On a separate track are unaligned nations that often charted their own path in the Cold War era. Today, many of them are defaulting toward digital protectionism as a preferred approach. For example, India, Indonesia, and Vietnam, among others, see limiting foreign IT and digital market access as the key to growing their domestic digital economies. To that end, they take measures such as limiting cross-border data flows, favoring domestic digital firms, and otherwise discriminating against foreign technology firms. This, too, will likely prove to be a dead end. Digital protectionism usually doesn’t work, in part because it doesn’t just harm the interests of U.S. firms and others, but often drives up the costs of digital technologies domestically, thereby limiting their use and forgoing the productivity benefits they offer.
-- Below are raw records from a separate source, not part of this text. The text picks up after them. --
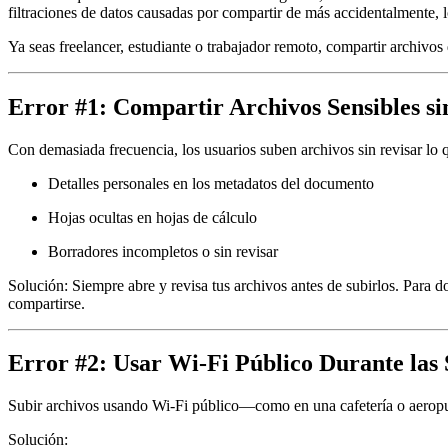
filtraciones de datos causadas por compartir de más accidentalmente,
Ya seas freelancer, estudiante o trabajador remoto,
compartir archivos
Error #1: Compartir Archivos Sensibles si
Con demasiada frecuencia, los usuarios suben archivos sin revisar lo 
Detalles personales en los metadatos del documento
Hojas ocultas en hojas de cálculo
Borradores incompletos o sin revisar
Solución:
Siempre abre y revisa tus archivos antes de subirlos. Para 
compartirse.
Error #2: Usar Wi-Fi Público Durante las
Subir archivos usando Wi-Fi público—como en una cafetería o aero
Solución:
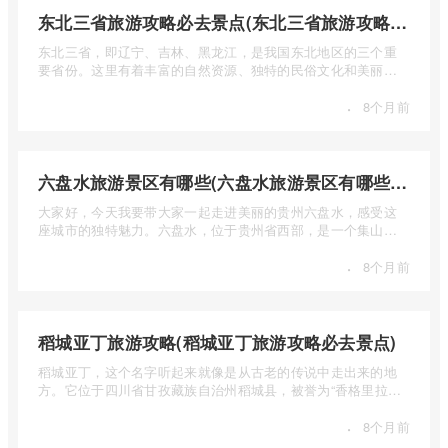
东北三省旅游攻略必去景点(东北三省旅游攻略必去景点视频介绍)
东北三省，即辽宁、吉林、黑龙江，是我国东北地区的三个重
要省份。这里有着丰富的自然资源、独特的民俗文化和美丽的
自然风光 ...
·
8个月前
六盘水旅游景区有哪些(六盘水旅游景区有哪些景点值得去)
大家好，今天我要带大家一起走进美丽的贵州六盘水，感受这
座城市的独特魅力。六盘水，位于贵州省西部，是一个集山水
风光、民 ...
·
8个月前
稻城亚丁旅游攻略(稻城亚丁旅游攻略必去景点)
稻城亚丁，这个名字听起来就像是从古老的传说中走出来的地
方。它位于四川省甘孜藏族自治州稻城县，被誉为“香格里拉的
圣地”， ...
·
8个月前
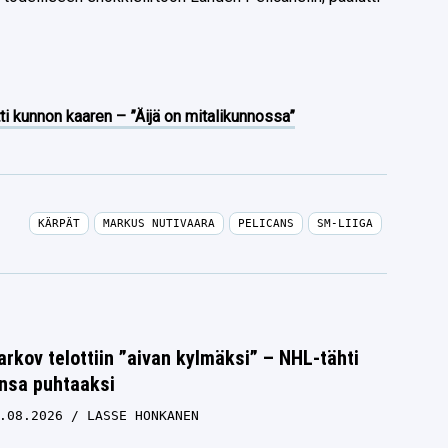
ti kunnon kaaren – ”Äijä on mitalikunnossa”
KÄRPÄT
MARKUS NUTIVAARA
PELICANS
SM-LIIGA
rkov telottiin ”aivan kylmäksi” – NHL-tähti
unsa puhtaaksi
.08.2026
LASSE HONKANEN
Against this backdrop, the United States faces a host of new challenges, but it also has an opportunity to secure a new era of prosperity for itself and others by embracing a national developmentalist model in which government helps coach firms within its borders to compete globally, innovate, and boost productivity. This entails supporting innovation, markets, and business—including big business. But it also recognizes that the state should play a key role in supporting digital innovation in areas like broadband, health care, education, and governance while defending U.S. firms from unfair foreign competition. Among the nations moving toward the national developmentalism model are the Scandinavian bloc, the United Kingdom (as conservatives increasingly move beyond their Thatcherite traditions), Israel, Singapore, and Taiwan. Some U.S. policymakers on both sides of the aisle have begun moving in this direction, too, as evidenced by the Senate’s United States Innovation and Competition Act.
While the doctrine of national developmentalism presents a more realistic picture of the world, recognizing that nations seek competitive advantage in IT and digital industries, it also counsels a “race-to-the-top,” wherein nations support digital innovation with policies related to research and development, worker skills, and digital infrastructure, plus conducive regulatory and tax policies, and government leadership in using the technologies themselves.
The United States should fully embrace this burgeoning national developmentalism at home and work methodically to bring as many other countries as possible into the U.S. national developmentalist orbit—selling it as a compelling and effective alternative to social democratic regulation, protectionism, and authoritarian statism. We are no longer locked in a Manichean struggle; there are now several models on offer. But one is clearly the best.